Kentucky was among the states where credit card debt increased the least last year, according to a report released Thursday by Experian, the credit monitoring firm.
Credit card debt increased by 4.77 percent in Kentucky, the report noted. Florida led the nation with a 9.23 percent increase.
One possible explanation for such a modest increase is that Kentuckians have maxed out their credit card limits and are now in the process of paying them down, according to Ken Troske, an economics professor at the University of Kentucky.
But don’t rejoice for frugal Kentucky just yet: Another Experian report tags Kentucky as the state with the third highest rate of new credit cards — a 19.8 percent increase. The only other states where residents got more plastic during the last year were South Dakota and North Carolina.
Other states with low increases in credit card debt relative to other states included Maine, Vermont and Wisconsin. Florida, Nevada and Georgia were among the states where credit card debt increased by the greatest amount relative to other states.
Kentucky’s residents were tagged with an average credit card debt of $5,555, according to an earlier Experian survey on where credit cards are used the most.
Alaska residents heated up the plastic the most, with an average balance of $8,515.

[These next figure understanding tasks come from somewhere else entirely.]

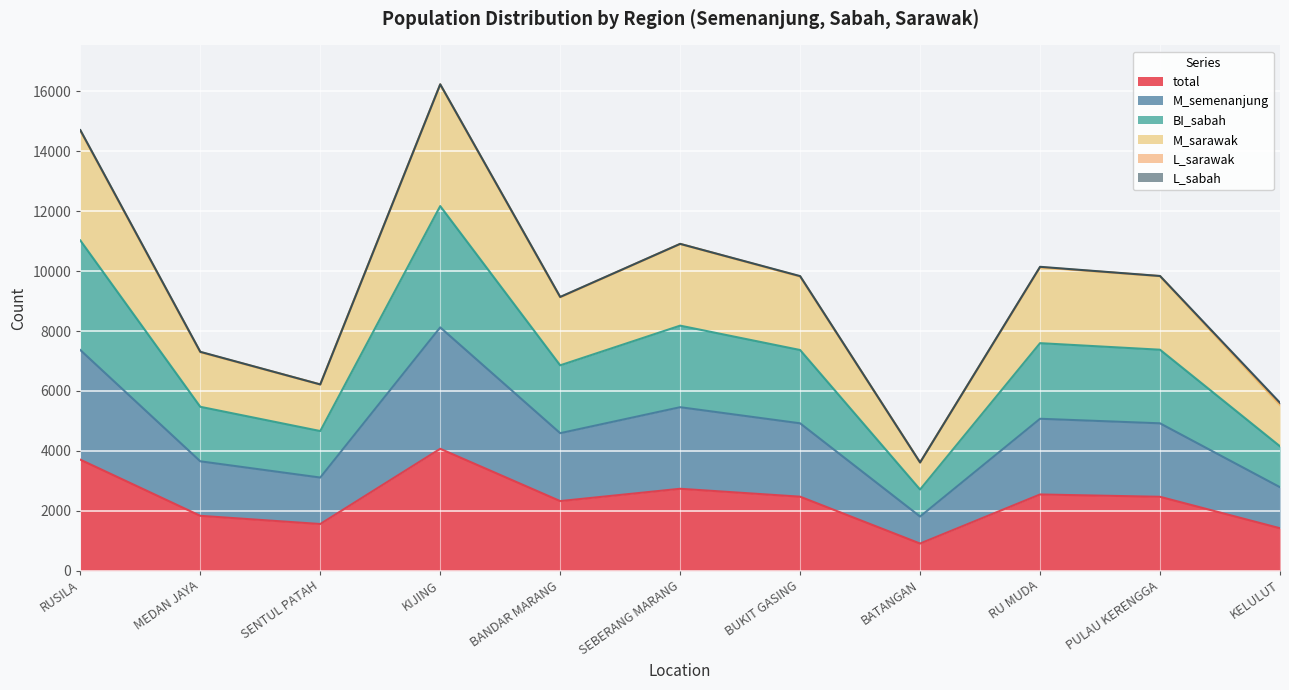

At which label does total reach its minimum?

BATANGAN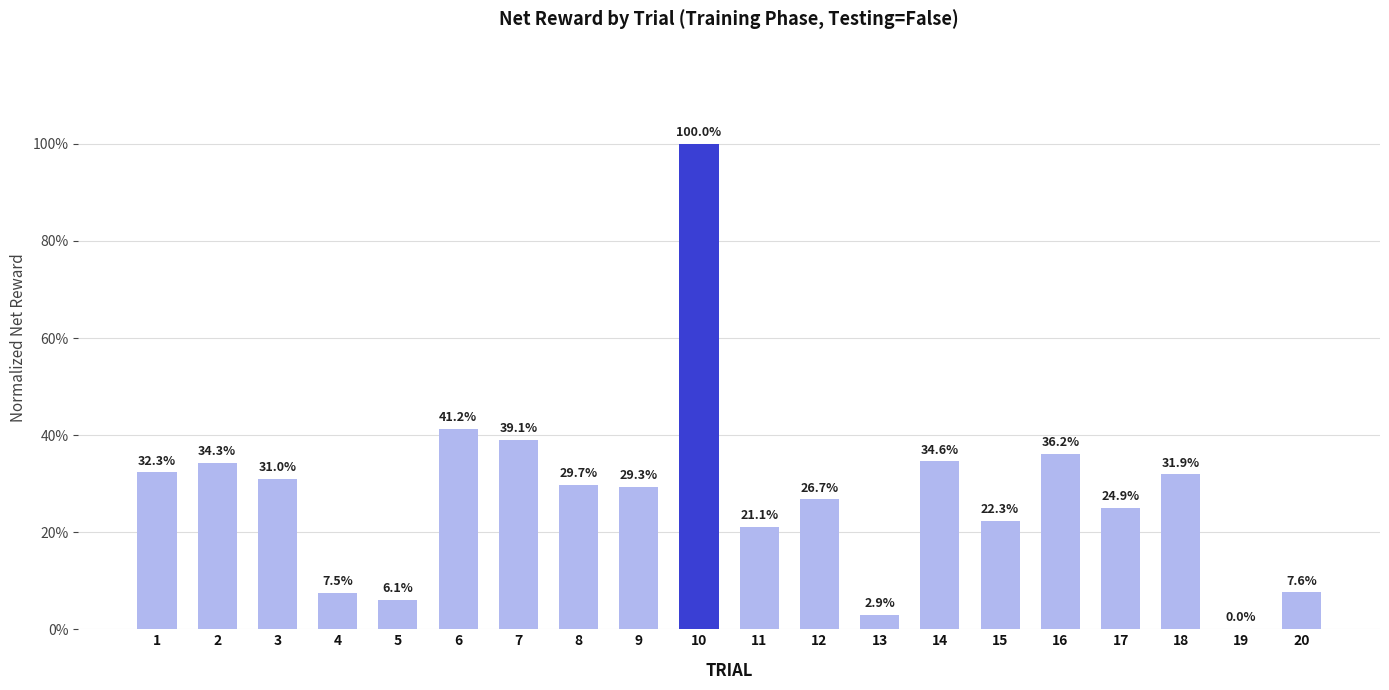

What value does the data have at 7?

39.1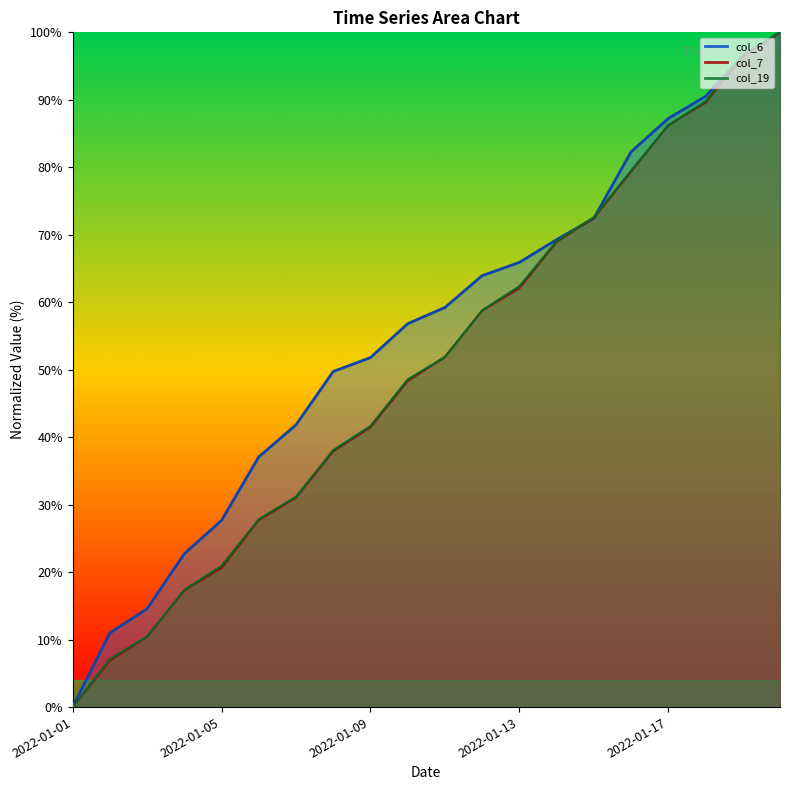

True or false: col_7 has a value of 66.0 at 2022-01-10.

False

Kentucky’s average annual income is $45,659, according to the 2016 U.S. Census. Approximately 950,000 of the state’s 4.45 million people receive some sort of Social Security benefit, including disability.

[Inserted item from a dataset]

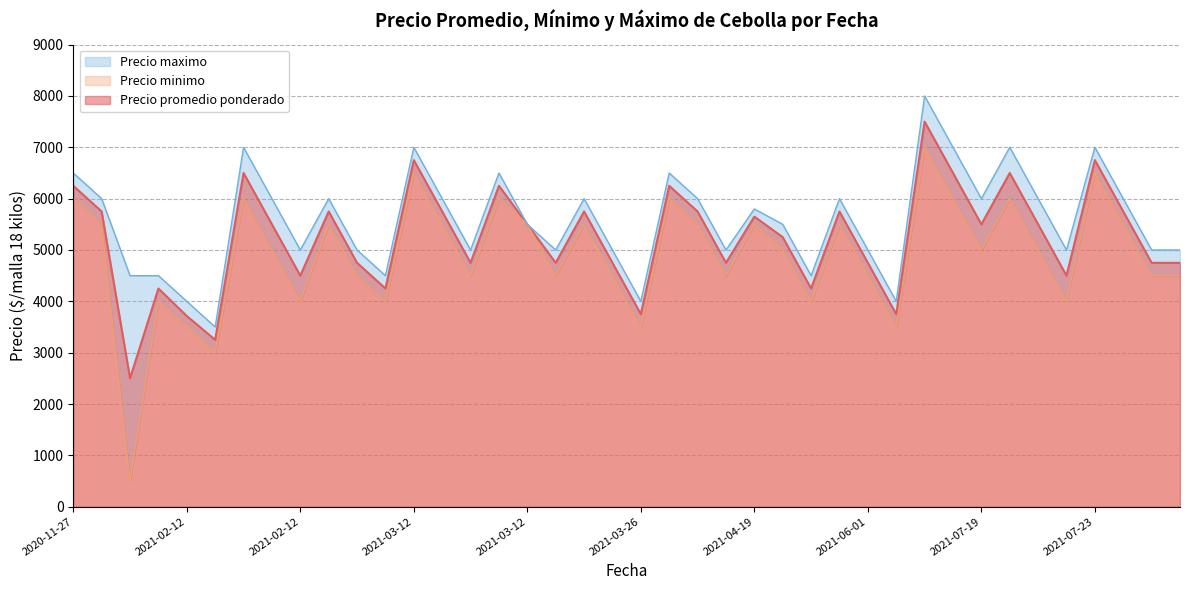

Which series changed the most between 2021-04-19 and 2021-04-19?

Precio promedio ponderado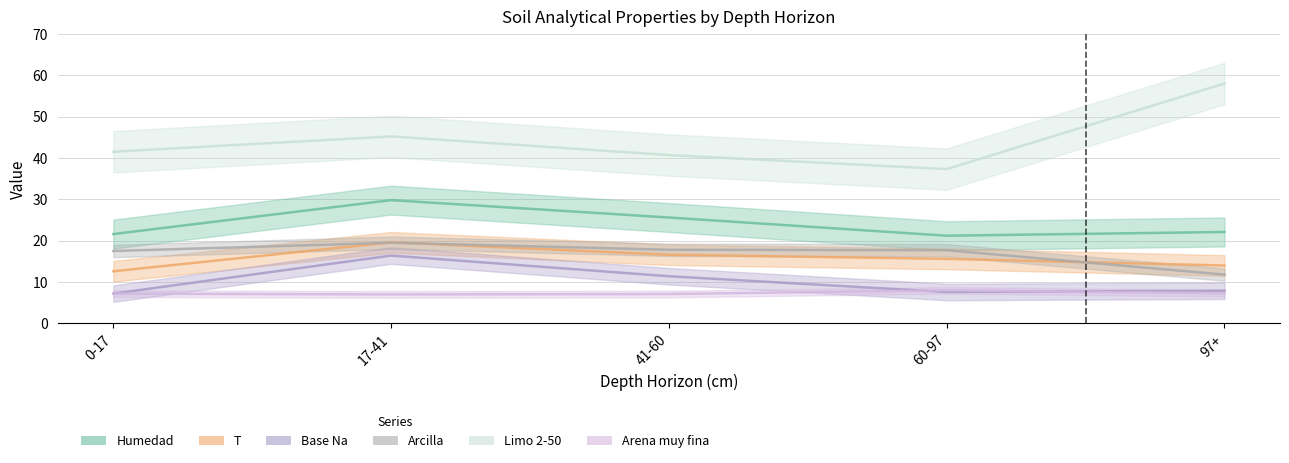

At which label is analitico_arena_muy_fina closest to 7?

17-41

Kentucky’s rate of poverty is the nation’s third highest at 18.5 percent, eclipsed only by Louisiana and Mississippi, according to figures from the Census. The poverty level is defined as annual income of $24,600 for a family of four.
Among generations, Generation X carries $7,750 in credit card debt, leading all other generations — the Silent Generation, Baby Boomers, Generation X, Generation Y (also known as the Millennials, born in the 1980s and up to the mid-1990s) and Generation Z (mid-1990s and 2000s). Millennials carried $4,315 in credit card debt, according to Experian.
Those figures do not take into account separate retail cards, which may be issued by stores or service providers.
Overall, the nation has adopted a healthier savings stance than it had before the financial crisis of 2008, Troske said: “We’re in a better place.”